§ **What you need to do**
1. Please reproduce the stretch of the CERN computing excerpt from "Kicking off a" through "costly accelerating apparatus.", keeping every word and punctuation mark unchanged.
2. Extend the CERN computing excerpt by writing what follows its final sentence.

§ **Document excerpt**

◇ ◇ ◇ ◇ ◇

Kicking off a special issue on computing in March 1972 – the year Intel’s 8008 processor was launched and the compact disc invented – CERN’s Lew Kowarski explained why computers were here to stay.
CERN is the favourite showpiece of international co-operation in advanced scientific research. The public at large is, by now, quite used to the paradox of CERN’s outstandingly large-scale electromagnetic machines (accelerators) being needed to investigate outstandingly small-scale physical phenomena. A visitor finds it natural that this, largest-in-Europe, centre of particle research should possess the largest, most complex and costly accelerating apparatus.
But when told that CERN is also the home of the biggest European collection of computers, the layman may wonder: why is it precisely in this branch of knowledge that there is so much to compute? Some sciences such as meteorology and demography appear to rely quite naturally on enormously vast sets of numerical data, on their collection and manipulation. But high energy physics, not so long ago, was chiefly concerned with its zoo of ‘strange particles’ which were hunted and photographed like so many rare animals. This kind of preoccupation seems hardly consistent with the need for the most powerful ‘number crunchers’.

◇ ◇ ◇ ◇ ◇

[Segmentation data]
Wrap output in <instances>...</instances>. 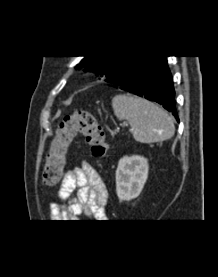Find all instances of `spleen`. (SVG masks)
Listing matches in <instances>:
<instances>
[{
  "label": "spleen",
  "mask_w": 218,
  "mask_h": 277,
  "mask_svg": "<svg viewBox=\"0 0 218 277\" xmlns=\"http://www.w3.org/2000/svg\"><path fill=\"white\" fill-rule=\"evenodd\" d=\"M115 116L126 120L133 137L141 143L160 142L175 132L173 118L154 103L131 95H116L112 99Z\"/></svg>",
  "instance_id": "obj_1"
}]
</instances>
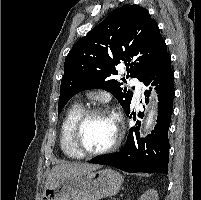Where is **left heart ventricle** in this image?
Masks as SVG:
<instances>
[{"label":"left heart ventricle","mask_w":201,"mask_h":200,"mask_svg":"<svg viewBox=\"0 0 201 200\" xmlns=\"http://www.w3.org/2000/svg\"><path fill=\"white\" fill-rule=\"evenodd\" d=\"M116 130V123L110 116L94 115L82 127L81 145L90 151L100 150L113 141Z\"/></svg>","instance_id":"obj_1"}]
</instances>
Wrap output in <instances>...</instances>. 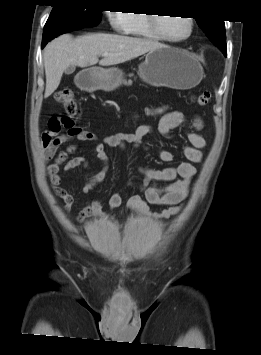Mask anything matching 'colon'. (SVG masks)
<instances>
[{"mask_svg": "<svg viewBox=\"0 0 261 355\" xmlns=\"http://www.w3.org/2000/svg\"><path fill=\"white\" fill-rule=\"evenodd\" d=\"M55 100L62 105L67 118H53L48 122V127L54 131H58L61 128V122L67 124H73V120L78 116L77 104L73 97V92L70 88L65 87L55 92ZM195 103L199 106H206L210 103L211 93L204 91L195 97Z\"/></svg>", "mask_w": 261, "mask_h": 355, "instance_id": "1", "label": "colon"}]
</instances>
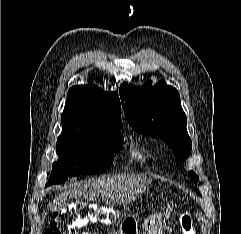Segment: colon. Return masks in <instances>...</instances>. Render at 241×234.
I'll return each mask as SVG.
<instances>
[{"instance_id": "colon-1", "label": "colon", "mask_w": 241, "mask_h": 234, "mask_svg": "<svg viewBox=\"0 0 241 234\" xmlns=\"http://www.w3.org/2000/svg\"><path fill=\"white\" fill-rule=\"evenodd\" d=\"M115 219V213L109 208L84 202L70 203L54 214L45 234H76L78 229L89 222L110 224ZM180 228L183 234H196L193 219L189 213L181 216Z\"/></svg>"}]
</instances>
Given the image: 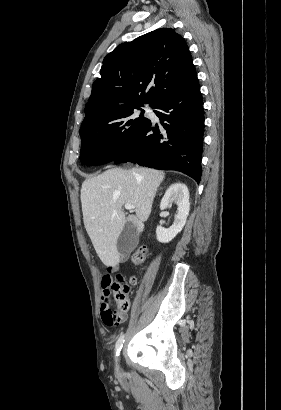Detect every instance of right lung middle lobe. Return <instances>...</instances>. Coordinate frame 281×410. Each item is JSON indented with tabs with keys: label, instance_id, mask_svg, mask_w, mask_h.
<instances>
[{
	"label": "right lung middle lobe",
	"instance_id": "dd1d6c3e",
	"mask_svg": "<svg viewBox=\"0 0 281 410\" xmlns=\"http://www.w3.org/2000/svg\"><path fill=\"white\" fill-rule=\"evenodd\" d=\"M143 105H132L113 109L100 117L81 125L82 140L80 161L82 164L99 165L114 161L141 133L149 122L138 117L134 109Z\"/></svg>",
	"mask_w": 281,
	"mask_h": 410
}]
</instances>
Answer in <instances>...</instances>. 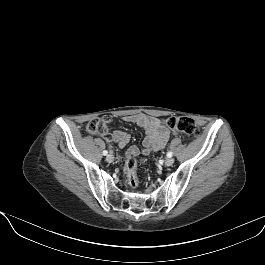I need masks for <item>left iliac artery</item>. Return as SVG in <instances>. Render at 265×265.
Returning a JSON list of instances; mask_svg holds the SVG:
<instances>
[{
  "mask_svg": "<svg viewBox=\"0 0 265 265\" xmlns=\"http://www.w3.org/2000/svg\"><path fill=\"white\" fill-rule=\"evenodd\" d=\"M172 152L171 151H169L168 153H167V157H171L172 156Z\"/></svg>",
  "mask_w": 265,
  "mask_h": 265,
  "instance_id": "1",
  "label": "left iliac artery"
}]
</instances>
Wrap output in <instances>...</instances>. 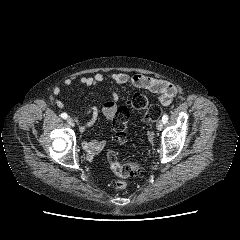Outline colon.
Returning <instances> with one entry per match:
<instances>
[{
	"mask_svg": "<svg viewBox=\"0 0 240 240\" xmlns=\"http://www.w3.org/2000/svg\"><path fill=\"white\" fill-rule=\"evenodd\" d=\"M130 106L144 110V118L147 122L157 120L161 115V109L157 105H149L148 100L142 93H134L130 99ZM130 112L128 107L121 106L117 108L115 116L113 118V126L115 129V138L119 143H123L126 139L128 132V121ZM108 164L111 170L120 178L116 182L118 189L127 188V179L134 176H143L145 174L144 169L137 163L121 164L118 161L117 155L114 151H108L106 155Z\"/></svg>",
	"mask_w": 240,
	"mask_h": 240,
	"instance_id": "obj_1",
	"label": "colon"
}]
</instances>
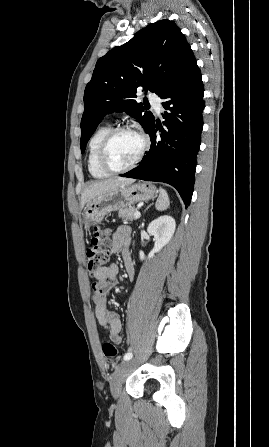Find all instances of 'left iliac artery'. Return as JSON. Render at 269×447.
I'll return each mask as SVG.
<instances>
[{
  "label": "left iliac artery",
  "instance_id": "left-iliac-artery-1",
  "mask_svg": "<svg viewBox=\"0 0 269 447\" xmlns=\"http://www.w3.org/2000/svg\"><path fill=\"white\" fill-rule=\"evenodd\" d=\"M132 358V353H126L125 355H124V360H129V359H131Z\"/></svg>",
  "mask_w": 269,
  "mask_h": 447
}]
</instances>
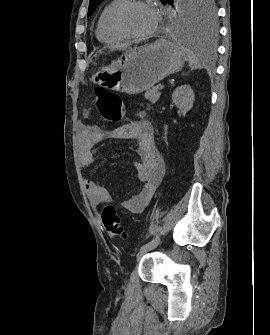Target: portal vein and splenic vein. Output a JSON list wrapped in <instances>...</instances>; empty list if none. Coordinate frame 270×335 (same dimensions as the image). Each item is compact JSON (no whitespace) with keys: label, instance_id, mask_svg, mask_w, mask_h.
<instances>
[{"label":"portal vein and splenic vein","instance_id":"obj_1","mask_svg":"<svg viewBox=\"0 0 270 335\" xmlns=\"http://www.w3.org/2000/svg\"><path fill=\"white\" fill-rule=\"evenodd\" d=\"M165 87L162 85L159 89L162 91Z\"/></svg>","mask_w":270,"mask_h":335}]
</instances>
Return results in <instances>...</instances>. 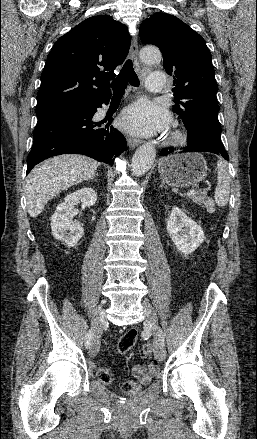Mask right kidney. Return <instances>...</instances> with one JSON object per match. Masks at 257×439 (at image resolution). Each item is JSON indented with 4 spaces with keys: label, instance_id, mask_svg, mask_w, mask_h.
Instances as JSON below:
<instances>
[{
    "label": "right kidney",
    "instance_id": "1",
    "mask_svg": "<svg viewBox=\"0 0 257 439\" xmlns=\"http://www.w3.org/2000/svg\"><path fill=\"white\" fill-rule=\"evenodd\" d=\"M97 195L92 188L84 187L67 195L63 202H60L51 217V229L54 238L61 240L68 247H73L84 234V229L79 222H72L71 217L75 211L74 206L81 202L84 207H91L95 204Z\"/></svg>",
    "mask_w": 257,
    "mask_h": 439
}]
</instances>
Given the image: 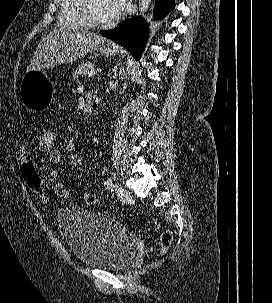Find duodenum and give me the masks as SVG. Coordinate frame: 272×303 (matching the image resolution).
I'll list each match as a JSON object with an SVG mask.
<instances>
[{
    "instance_id": "410a0bca",
    "label": "duodenum",
    "mask_w": 272,
    "mask_h": 303,
    "mask_svg": "<svg viewBox=\"0 0 272 303\" xmlns=\"http://www.w3.org/2000/svg\"><path fill=\"white\" fill-rule=\"evenodd\" d=\"M100 102H101L100 98H98V97L93 98L91 101H89L86 104V111L88 113H92V112L96 111L99 108Z\"/></svg>"
}]
</instances>
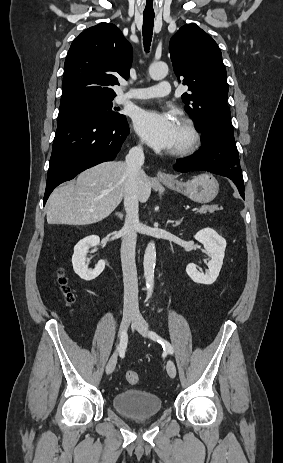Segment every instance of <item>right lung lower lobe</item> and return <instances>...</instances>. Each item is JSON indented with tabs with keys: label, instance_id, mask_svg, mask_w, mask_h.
<instances>
[{
	"label": "right lung lower lobe",
	"instance_id": "98d812e1",
	"mask_svg": "<svg viewBox=\"0 0 283 463\" xmlns=\"http://www.w3.org/2000/svg\"><path fill=\"white\" fill-rule=\"evenodd\" d=\"M130 133L126 116L117 120L80 117L58 125L47 175L44 205L59 184L83 170L112 161Z\"/></svg>",
	"mask_w": 283,
	"mask_h": 463
}]
</instances>
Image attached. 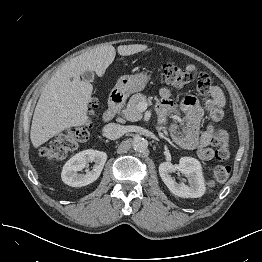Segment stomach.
<instances>
[{
    "mask_svg": "<svg viewBox=\"0 0 262 262\" xmlns=\"http://www.w3.org/2000/svg\"><path fill=\"white\" fill-rule=\"evenodd\" d=\"M149 79L150 76L147 73L123 75L118 79L115 90L122 96L127 97L132 93L142 91L146 87Z\"/></svg>",
    "mask_w": 262,
    "mask_h": 262,
    "instance_id": "obj_1",
    "label": "stomach"
}]
</instances>
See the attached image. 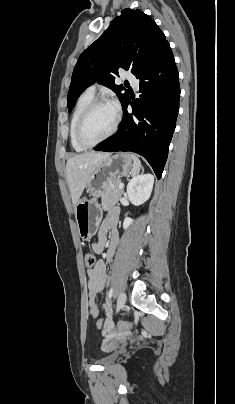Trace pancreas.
Masks as SVG:
<instances>
[{"mask_svg":"<svg viewBox=\"0 0 235 404\" xmlns=\"http://www.w3.org/2000/svg\"><path fill=\"white\" fill-rule=\"evenodd\" d=\"M121 183L120 179H115L108 182L103 189L102 192V206L103 208H107L108 206L115 204L120 199L123 189H119V184Z\"/></svg>","mask_w":235,"mask_h":404,"instance_id":"pancreas-1","label":"pancreas"}]
</instances>
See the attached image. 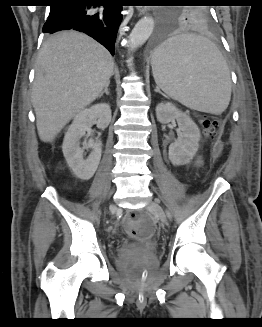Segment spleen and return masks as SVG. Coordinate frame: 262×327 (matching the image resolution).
<instances>
[{
  "label": "spleen",
  "instance_id": "obj_1",
  "mask_svg": "<svg viewBox=\"0 0 262 327\" xmlns=\"http://www.w3.org/2000/svg\"><path fill=\"white\" fill-rule=\"evenodd\" d=\"M156 84L172 99L191 109L221 114L231 98L230 71L209 39L180 34L167 39L151 60Z\"/></svg>",
  "mask_w": 262,
  "mask_h": 327
}]
</instances>
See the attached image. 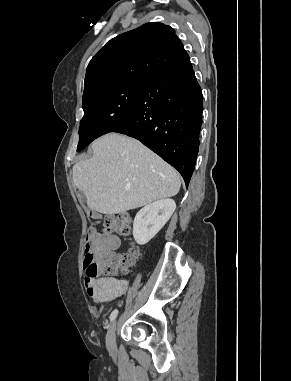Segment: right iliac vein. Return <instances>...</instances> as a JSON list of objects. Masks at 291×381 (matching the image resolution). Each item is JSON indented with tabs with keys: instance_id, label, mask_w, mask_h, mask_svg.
Segmentation results:
<instances>
[{
	"instance_id": "1",
	"label": "right iliac vein",
	"mask_w": 291,
	"mask_h": 381,
	"mask_svg": "<svg viewBox=\"0 0 291 381\" xmlns=\"http://www.w3.org/2000/svg\"><path fill=\"white\" fill-rule=\"evenodd\" d=\"M116 327L117 321H113L108 332H107V345L109 348H114L115 346V337H116Z\"/></svg>"
}]
</instances>
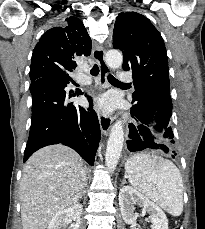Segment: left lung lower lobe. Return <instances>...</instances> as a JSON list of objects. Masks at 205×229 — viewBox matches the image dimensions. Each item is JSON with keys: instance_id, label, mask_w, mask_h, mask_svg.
I'll return each instance as SVG.
<instances>
[{"instance_id": "obj_1", "label": "left lung lower lobe", "mask_w": 205, "mask_h": 229, "mask_svg": "<svg viewBox=\"0 0 205 229\" xmlns=\"http://www.w3.org/2000/svg\"><path fill=\"white\" fill-rule=\"evenodd\" d=\"M131 116L135 123L129 124V151L153 148L161 149L165 153H175L172 150L174 135L166 114L148 108H131Z\"/></svg>"}]
</instances>
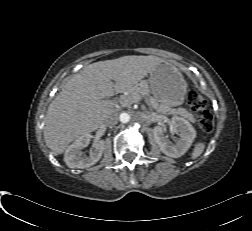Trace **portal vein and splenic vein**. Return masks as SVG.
Instances as JSON below:
<instances>
[{
    "instance_id": "obj_1",
    "label": "portal vein and splenic vein",
    "mask_w": 252,
    "mask_h": 231,
    "mask_svg": "<svg viewBox=\"0 0 252 231\" xmlns=\"http://www.w3.org/2000/svg\"><path fill=\"white\" fill-rule=\"evenodd\" d=\"M103 103H111L110 100H103Z\"/></svg>"
}]
</instances>
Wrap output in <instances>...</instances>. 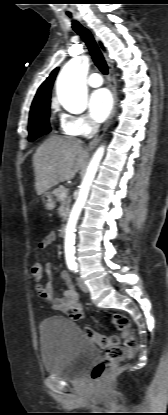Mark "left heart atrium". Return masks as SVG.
Returning <instances> with one entry per match:
<instances>
[{
	"instance_id": "left-heart-atrium-1",
	"label": "left heart atrium",
	"mask_w": 168,
	"mask_h": 415,
	"mask_svg": "<svg viewBox=\"0 0 168 415\" xmlns=\"http://www.w3.org/2000/svg\"><path fill=\"white\" fill-rule=\"evenodd\" d=\"M112 98L108 90L98 89L92 92L89 97V112L95 122H103L112 109Z\"/></svg>"
}]
</instances>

◇ ◇ ◇ ◇ ◇

§ **Responses for each task**
1.
Kicking off a special issue on computing in March 1972 – the year Intel’s 8008 processor was launched and the compact disc invented – CERN’s Lew Kowarski explained why computers were here to stay.
CERN is the favourite showpiece of international co-operation in advanced scientific research. The public at large is, by now, quite used to the paradox of CERN’s outstandingly large-scale electromagnetic machines (accelerators) being needed to investigate outstandingly small-scale physical phenomena. A visitor finds it natural that this, largest-in-Europe, centre of particle research should possess the largest, most complex and costly accelerating apparatus.

2.
Perplexities of this sort may arise if we pay too much attention to the (still quite recent) beginnings of the modern computer and to its very name. Electronic digital computers did originate in direct descent from mechanical arithmetic calculators; yet their main function today is far more significant and universal than that suggested by the word ‘computer’. The French term ‘ordinateur’ or the Italian ‘elaboratore’ are better suited to the present situation and this requires some explanation.
What is a computer?
When, some forty years ago, the first attempts were made to replace number-bearing cogwheels and electro-mechanical relays by electronic circuits, it was quickly noticed that, not only were the numbers easier to handle if expressed in binary notation (as strings of zeros and ones) but also that the familiar arithmetical operations could be presented as combinations of two-way (yes or no) logical alternatives. It took some time to realize that a machine capable of accepting an array of binary-coded numbers, together with binary-coded instructions of what to do with them (stored program) and of producing a similarly coded result, would also be ready to take in any kind of coded information, to process it through a prescribed chain of logical operations and to produce a structured set of yes-or-no conclusions. Today a digital computer is no longer a machine primarily intended for performing numerical calculations; it is more often used for non-numerical operations such as sorting, matching, retrieval, construction of patterns and making decisions which it can implement even without any human intervention if it is directly connected to a correspondingly structured set of open-or-closed switches.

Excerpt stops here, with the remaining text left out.